Behav Res Ther 2002 Aug;40(8):869-93 Related Articles, Links
Harvey AG. Department of Experimental Psychology, University of Oxford, UK. firstname.lastname@example.org
Insomnia is one of the most prevalent psychological disorders, causing sufferers severe distress as well as social, interpersonal, and occupational impairment. Drawing on well-validated cognitive models of the anxiety disorders as well as on theoretical and empirical work highlighting the contribution of cognitive processes to insomnia, this paper presents a new cognitive model of the maintenance of insomnia. It is suggested that individuals who suffer from insomnia tend to be overly worried about their sleep and about the daytime consequences of not getting enough sleep. This excessive negatively toned cognitive activity triggers both autonomic arousal and emotional distress.

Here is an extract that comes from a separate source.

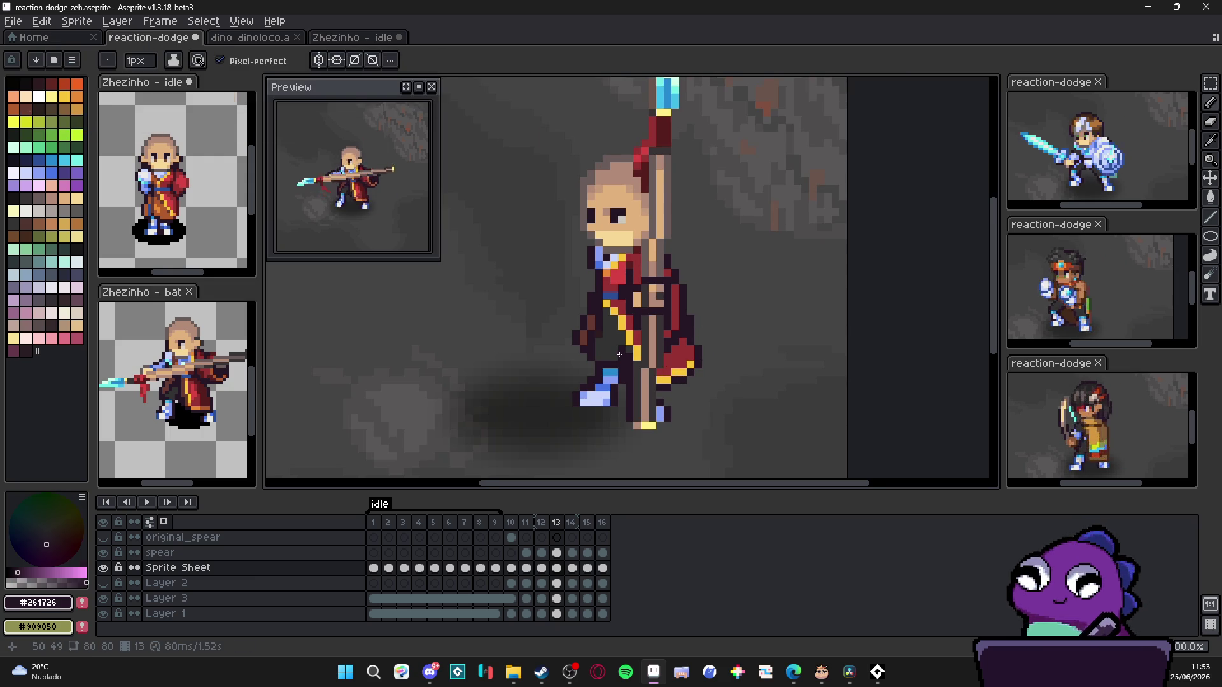
{"action": "scroll", "coordinate": [620, 355], "scroll_direction": "up", "scroll_amount": 1}
{"action": "scroll", "coordinate": [621, 316], "scroll_direction": "up", "scroll_amount": 2}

It is proposed that this anxious state triggers selective attention towards and monitoring of internal and external sleep-related threat cues. Together, the anxious state and the attentional processes triggered by it tricks the individual into overestimating the extent of the perceived deficit in sleep and daytime performance. It is suggested that the excessive negatively toned cognitive activity will be fuelled if a sleep-related threat is detected or a deficit perceived.

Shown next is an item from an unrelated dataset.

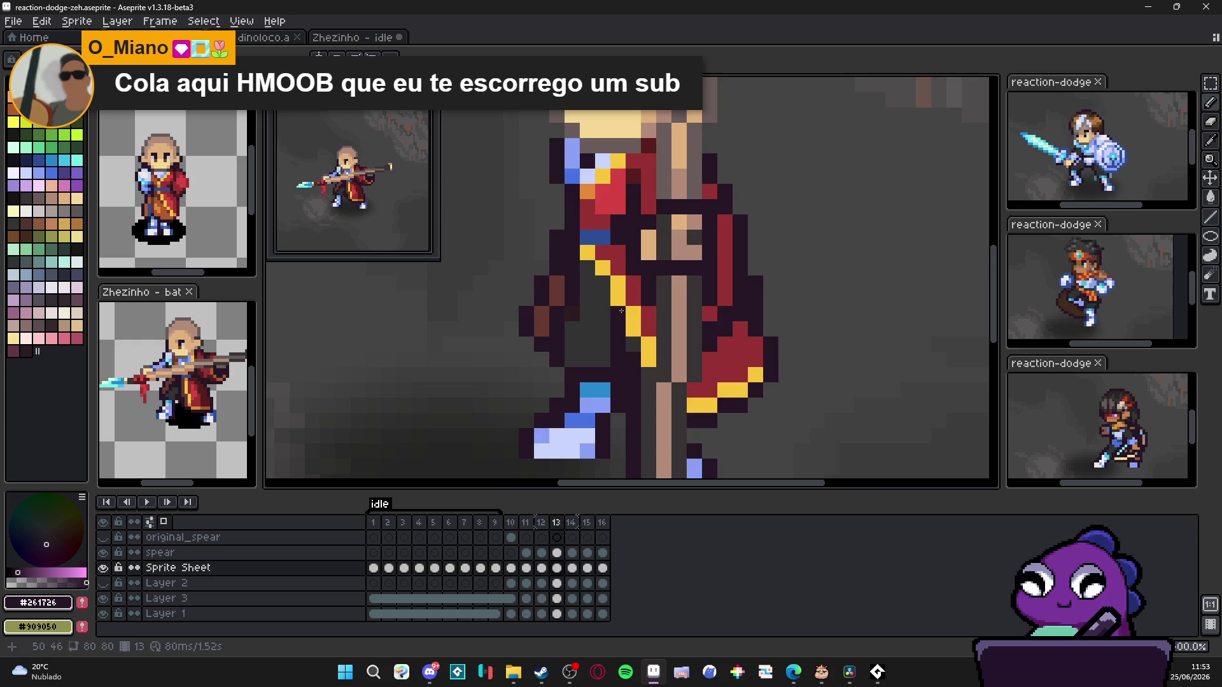
{"action": "scroll", "coordinate": [673, 396], "scroll_direction": "down", "scroll_amount": 3}
{"action": "scroll", "coordinate": [657, 384], "scroll_direction": "up", "scroll_amount": 1}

Counterproductive safety behaviours (including thought control, imagery control, emotional inhibition, and difficulty problem solving) and erroneous beliefs about sleep and the benefits of worry are highlighted as exacerbating factors. The unfortunate consequence of this sequence of events is that the excessive and escalating anxiety may culminate in a real deficit in sleep and daytime functioning. The literature providing preliminary support for the model is reviewed and the clinical implications and limitations discussed.